Sergio Gelato Sergio.Gelato@astro.su.se
Fri, 20 Jan 2006 22:41:02 +0100

* Paul Johnson [2006-01-19 23:21:01 -0600]:
> When I type
> $ klog pauljohn
> the system waits for between 40 and 50 seconds. THere are no errors,
> and eventually the klog is approved.  The connection is good and I can
> move files in and out of /afs/ku.edu, our cell.
> How to debug?  Is there some program I could get to monitor what's
> going on while klog is working?

Like Derek Atkins, I'd suspect that the delay is due to timeouts in
looking up the address(es) of the authentication server(s). But he
didn't directly answer your question: yes, there are programs that
can help you monitor this.

One is strace: it will show you the system calls performed by klog,
including DNS lookups and communication with the authentication server.
The -t option to strace will add timestamps. Try
	strace -t -o klog.strace klog pauljohn
then look at the contents of klog.strace.

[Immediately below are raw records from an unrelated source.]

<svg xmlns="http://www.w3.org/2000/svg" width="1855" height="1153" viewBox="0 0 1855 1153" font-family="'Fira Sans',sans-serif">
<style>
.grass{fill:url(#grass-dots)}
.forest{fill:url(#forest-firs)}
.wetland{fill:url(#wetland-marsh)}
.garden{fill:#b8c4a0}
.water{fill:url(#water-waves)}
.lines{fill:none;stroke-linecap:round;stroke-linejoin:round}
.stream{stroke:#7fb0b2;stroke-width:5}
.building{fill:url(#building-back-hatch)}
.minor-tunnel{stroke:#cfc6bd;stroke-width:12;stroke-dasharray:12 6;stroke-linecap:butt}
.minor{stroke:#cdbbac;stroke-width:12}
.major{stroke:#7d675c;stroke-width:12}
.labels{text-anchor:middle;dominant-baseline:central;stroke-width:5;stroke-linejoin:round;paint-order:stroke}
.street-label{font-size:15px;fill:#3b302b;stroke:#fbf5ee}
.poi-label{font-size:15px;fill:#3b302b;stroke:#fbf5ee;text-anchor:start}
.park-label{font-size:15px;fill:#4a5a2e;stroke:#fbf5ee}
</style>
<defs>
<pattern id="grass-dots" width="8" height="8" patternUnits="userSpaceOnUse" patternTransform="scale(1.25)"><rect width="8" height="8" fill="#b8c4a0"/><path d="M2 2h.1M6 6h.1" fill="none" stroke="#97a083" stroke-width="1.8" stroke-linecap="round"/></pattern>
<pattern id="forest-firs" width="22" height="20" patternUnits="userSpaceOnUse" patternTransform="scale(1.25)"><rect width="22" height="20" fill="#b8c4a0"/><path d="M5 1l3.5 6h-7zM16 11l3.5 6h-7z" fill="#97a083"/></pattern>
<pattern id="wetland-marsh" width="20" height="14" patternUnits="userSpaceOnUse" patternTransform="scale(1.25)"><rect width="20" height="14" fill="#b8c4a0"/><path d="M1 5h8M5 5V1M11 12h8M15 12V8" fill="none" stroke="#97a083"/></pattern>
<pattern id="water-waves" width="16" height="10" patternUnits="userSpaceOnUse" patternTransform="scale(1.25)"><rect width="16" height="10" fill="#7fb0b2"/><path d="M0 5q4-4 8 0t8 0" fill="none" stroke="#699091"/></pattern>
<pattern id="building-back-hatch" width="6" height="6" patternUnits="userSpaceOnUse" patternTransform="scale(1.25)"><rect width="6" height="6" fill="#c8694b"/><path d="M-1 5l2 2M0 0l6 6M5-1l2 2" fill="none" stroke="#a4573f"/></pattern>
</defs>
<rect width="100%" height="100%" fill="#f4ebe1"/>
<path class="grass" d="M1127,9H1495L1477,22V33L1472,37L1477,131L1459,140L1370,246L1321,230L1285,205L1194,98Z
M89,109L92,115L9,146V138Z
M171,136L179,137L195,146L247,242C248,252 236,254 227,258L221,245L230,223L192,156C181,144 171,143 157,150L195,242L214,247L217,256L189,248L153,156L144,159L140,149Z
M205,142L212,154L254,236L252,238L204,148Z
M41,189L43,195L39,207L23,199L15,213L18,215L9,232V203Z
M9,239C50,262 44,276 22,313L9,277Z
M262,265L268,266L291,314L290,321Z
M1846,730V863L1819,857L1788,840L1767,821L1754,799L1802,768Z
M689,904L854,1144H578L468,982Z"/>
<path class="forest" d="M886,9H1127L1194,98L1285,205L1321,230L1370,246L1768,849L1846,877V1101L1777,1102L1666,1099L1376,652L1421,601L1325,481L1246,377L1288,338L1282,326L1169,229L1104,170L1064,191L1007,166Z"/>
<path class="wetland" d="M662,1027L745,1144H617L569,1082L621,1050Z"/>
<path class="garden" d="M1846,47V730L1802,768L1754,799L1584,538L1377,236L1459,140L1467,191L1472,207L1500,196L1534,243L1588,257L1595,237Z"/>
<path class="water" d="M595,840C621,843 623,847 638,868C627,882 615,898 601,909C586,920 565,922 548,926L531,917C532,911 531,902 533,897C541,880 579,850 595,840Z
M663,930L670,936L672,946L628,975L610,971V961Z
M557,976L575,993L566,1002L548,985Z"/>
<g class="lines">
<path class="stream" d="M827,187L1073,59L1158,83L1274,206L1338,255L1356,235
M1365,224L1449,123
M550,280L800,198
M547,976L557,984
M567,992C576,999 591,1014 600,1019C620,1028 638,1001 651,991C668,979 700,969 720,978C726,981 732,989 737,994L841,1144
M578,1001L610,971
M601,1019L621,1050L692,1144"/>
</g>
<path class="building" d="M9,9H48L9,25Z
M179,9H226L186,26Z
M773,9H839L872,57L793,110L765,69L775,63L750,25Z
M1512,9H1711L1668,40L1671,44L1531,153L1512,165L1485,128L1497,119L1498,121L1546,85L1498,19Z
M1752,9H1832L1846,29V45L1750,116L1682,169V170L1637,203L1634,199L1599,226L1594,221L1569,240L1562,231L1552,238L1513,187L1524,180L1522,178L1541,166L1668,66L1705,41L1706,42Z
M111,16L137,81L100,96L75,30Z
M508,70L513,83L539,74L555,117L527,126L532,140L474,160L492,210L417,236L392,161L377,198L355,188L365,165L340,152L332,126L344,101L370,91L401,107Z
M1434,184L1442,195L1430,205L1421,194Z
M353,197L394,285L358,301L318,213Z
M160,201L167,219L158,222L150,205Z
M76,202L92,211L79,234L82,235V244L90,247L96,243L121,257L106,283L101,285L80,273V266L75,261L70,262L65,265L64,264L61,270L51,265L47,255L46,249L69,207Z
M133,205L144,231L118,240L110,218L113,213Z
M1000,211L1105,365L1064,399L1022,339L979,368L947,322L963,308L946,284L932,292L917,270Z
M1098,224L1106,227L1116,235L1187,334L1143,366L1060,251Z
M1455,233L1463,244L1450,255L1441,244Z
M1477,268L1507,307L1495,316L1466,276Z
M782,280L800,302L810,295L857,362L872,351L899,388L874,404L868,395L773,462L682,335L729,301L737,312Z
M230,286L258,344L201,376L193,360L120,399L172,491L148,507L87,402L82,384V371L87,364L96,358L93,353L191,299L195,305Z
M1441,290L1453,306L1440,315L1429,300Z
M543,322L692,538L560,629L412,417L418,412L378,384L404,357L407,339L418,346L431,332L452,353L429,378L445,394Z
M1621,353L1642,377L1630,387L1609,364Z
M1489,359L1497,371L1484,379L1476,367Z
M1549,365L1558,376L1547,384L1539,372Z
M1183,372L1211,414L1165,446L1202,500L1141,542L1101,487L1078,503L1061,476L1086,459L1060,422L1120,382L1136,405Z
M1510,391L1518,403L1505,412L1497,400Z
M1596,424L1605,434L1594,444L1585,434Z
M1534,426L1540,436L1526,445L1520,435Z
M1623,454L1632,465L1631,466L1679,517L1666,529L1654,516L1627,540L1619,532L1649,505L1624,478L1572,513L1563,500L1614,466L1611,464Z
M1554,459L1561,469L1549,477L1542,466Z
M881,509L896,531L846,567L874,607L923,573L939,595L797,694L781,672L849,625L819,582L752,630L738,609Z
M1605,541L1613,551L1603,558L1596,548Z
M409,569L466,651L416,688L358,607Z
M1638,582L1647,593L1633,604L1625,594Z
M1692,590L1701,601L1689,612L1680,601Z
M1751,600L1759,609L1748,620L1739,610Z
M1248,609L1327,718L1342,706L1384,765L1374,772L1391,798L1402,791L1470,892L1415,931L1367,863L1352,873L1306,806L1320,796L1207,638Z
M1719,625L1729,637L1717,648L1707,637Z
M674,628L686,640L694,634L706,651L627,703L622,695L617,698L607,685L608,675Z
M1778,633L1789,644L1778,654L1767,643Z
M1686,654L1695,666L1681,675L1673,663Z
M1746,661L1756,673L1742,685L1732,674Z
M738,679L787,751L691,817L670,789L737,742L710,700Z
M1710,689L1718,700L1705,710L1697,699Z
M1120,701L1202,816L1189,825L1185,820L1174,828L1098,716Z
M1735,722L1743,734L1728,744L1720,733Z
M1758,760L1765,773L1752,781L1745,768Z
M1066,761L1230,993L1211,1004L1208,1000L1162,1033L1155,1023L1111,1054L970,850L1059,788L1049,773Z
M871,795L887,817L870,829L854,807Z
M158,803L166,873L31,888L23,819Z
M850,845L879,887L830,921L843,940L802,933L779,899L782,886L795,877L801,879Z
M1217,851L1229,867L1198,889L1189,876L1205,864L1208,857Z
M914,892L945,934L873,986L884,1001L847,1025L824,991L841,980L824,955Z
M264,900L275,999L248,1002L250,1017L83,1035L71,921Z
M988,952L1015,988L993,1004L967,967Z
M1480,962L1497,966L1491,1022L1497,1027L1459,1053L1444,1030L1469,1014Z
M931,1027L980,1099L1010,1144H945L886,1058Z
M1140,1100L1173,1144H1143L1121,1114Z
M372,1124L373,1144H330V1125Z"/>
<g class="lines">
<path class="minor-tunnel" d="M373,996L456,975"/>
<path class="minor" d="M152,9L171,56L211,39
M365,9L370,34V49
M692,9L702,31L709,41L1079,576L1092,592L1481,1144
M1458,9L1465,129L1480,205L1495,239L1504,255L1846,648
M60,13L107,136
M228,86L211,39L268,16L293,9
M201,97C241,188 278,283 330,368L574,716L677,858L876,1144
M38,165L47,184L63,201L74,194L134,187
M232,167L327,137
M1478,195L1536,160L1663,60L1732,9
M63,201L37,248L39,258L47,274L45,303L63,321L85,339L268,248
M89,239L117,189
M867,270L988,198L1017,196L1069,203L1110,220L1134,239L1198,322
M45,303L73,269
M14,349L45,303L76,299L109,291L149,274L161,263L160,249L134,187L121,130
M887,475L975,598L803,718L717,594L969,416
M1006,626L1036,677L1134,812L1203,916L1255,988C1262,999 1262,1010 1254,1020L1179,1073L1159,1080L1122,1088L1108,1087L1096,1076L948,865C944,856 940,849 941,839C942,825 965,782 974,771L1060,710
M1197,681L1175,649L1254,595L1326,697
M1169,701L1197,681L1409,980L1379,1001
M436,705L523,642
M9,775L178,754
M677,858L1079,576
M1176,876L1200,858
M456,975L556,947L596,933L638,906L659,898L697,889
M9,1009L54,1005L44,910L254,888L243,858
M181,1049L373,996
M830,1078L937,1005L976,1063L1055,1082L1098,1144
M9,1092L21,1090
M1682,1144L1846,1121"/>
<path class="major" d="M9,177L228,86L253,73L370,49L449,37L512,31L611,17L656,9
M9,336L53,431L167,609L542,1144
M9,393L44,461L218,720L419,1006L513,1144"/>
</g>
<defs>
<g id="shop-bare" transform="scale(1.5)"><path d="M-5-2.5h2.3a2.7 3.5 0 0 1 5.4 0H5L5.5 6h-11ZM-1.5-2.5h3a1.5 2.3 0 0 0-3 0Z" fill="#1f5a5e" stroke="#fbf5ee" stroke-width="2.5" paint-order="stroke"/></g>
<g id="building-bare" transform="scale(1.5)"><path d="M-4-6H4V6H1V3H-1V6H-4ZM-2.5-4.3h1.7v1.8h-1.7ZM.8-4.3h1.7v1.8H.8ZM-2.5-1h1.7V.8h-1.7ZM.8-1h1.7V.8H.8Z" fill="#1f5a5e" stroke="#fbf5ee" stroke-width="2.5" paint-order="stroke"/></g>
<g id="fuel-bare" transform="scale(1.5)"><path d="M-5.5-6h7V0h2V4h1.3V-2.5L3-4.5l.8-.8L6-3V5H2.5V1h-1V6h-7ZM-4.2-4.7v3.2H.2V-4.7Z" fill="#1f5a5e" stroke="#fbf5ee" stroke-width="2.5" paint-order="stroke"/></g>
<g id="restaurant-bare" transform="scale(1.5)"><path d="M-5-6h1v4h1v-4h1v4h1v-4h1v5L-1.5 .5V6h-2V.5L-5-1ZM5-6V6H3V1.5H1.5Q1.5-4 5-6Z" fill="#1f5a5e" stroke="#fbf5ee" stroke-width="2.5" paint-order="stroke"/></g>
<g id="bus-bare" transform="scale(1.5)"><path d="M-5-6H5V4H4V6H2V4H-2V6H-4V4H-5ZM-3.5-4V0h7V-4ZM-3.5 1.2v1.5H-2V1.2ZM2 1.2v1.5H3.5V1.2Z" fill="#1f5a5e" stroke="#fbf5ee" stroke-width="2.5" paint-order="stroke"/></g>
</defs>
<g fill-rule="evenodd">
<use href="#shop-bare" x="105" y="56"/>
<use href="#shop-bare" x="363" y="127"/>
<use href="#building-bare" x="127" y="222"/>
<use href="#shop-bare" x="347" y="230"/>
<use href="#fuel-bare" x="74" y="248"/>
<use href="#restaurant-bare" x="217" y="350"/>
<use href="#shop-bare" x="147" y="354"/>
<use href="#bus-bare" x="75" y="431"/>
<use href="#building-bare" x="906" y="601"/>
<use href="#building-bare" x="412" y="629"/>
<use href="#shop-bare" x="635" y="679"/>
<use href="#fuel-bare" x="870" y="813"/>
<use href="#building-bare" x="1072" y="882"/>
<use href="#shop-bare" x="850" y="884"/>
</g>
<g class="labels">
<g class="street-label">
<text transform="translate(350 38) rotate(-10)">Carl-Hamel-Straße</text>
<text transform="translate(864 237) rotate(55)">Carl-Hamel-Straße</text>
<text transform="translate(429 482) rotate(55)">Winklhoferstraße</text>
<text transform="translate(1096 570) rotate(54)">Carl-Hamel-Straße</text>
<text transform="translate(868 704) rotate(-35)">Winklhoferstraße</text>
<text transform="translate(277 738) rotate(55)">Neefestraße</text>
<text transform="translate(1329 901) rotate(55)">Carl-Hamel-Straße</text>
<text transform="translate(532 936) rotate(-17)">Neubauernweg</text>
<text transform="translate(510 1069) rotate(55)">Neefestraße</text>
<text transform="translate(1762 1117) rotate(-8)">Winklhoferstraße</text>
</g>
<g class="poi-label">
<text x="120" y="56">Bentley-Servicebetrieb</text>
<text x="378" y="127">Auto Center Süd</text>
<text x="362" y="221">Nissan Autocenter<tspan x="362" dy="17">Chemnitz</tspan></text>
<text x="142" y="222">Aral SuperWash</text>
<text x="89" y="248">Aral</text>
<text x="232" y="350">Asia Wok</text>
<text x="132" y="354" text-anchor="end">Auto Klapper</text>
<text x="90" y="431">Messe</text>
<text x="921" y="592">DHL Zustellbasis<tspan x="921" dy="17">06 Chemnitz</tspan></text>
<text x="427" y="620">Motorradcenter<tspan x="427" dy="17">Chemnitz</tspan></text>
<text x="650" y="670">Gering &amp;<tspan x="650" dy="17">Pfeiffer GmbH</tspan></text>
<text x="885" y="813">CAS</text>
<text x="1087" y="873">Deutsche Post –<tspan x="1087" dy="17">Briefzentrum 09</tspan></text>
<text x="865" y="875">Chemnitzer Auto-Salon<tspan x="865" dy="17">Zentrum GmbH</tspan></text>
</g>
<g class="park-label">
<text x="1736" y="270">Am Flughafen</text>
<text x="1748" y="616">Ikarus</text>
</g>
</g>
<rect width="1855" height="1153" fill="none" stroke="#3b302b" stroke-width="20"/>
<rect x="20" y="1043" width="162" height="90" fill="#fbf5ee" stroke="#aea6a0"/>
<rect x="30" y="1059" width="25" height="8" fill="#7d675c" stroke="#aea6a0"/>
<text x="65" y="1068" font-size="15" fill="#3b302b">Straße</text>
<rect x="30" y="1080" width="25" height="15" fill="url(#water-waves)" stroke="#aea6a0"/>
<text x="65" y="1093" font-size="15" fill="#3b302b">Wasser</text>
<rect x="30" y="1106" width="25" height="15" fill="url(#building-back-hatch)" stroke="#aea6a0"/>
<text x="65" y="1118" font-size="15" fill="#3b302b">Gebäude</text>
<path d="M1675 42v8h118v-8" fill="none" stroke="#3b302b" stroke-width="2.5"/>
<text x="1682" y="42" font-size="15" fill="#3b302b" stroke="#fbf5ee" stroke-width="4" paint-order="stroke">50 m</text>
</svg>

>  pols110 kernel: afs: Lost contact with volume location server:

That sounds like packets are being lost somewhere along the way.
If it happens often enough, it may be worthwhile to capture volserver
traffic with tcpdump (or another packet sniffer).
	tcpdump -s 1500 -w volserver.dump udp port 7005
(as root) will copy the packets to volserver.dump, and after an incident 
you can run "tcpdump -r volserver.dump" with appropriate filtering and
display options to see what happened.

> Warning: failed to find address of system call table
> System call hooks will not be installed; proceeding anyway

I don't think this can account for loss of connectivity with the server.

> Starting AFS cache scan...<6>tg3: eth0: Link is up at 10 Mbps, half duplex.

That's a slow network link by today's standards, and half duplex can
lead to a higher rate of packet loss. Is your computer connected to an
old hub? How about replacing that with even a cheap 100 Mb/s switch?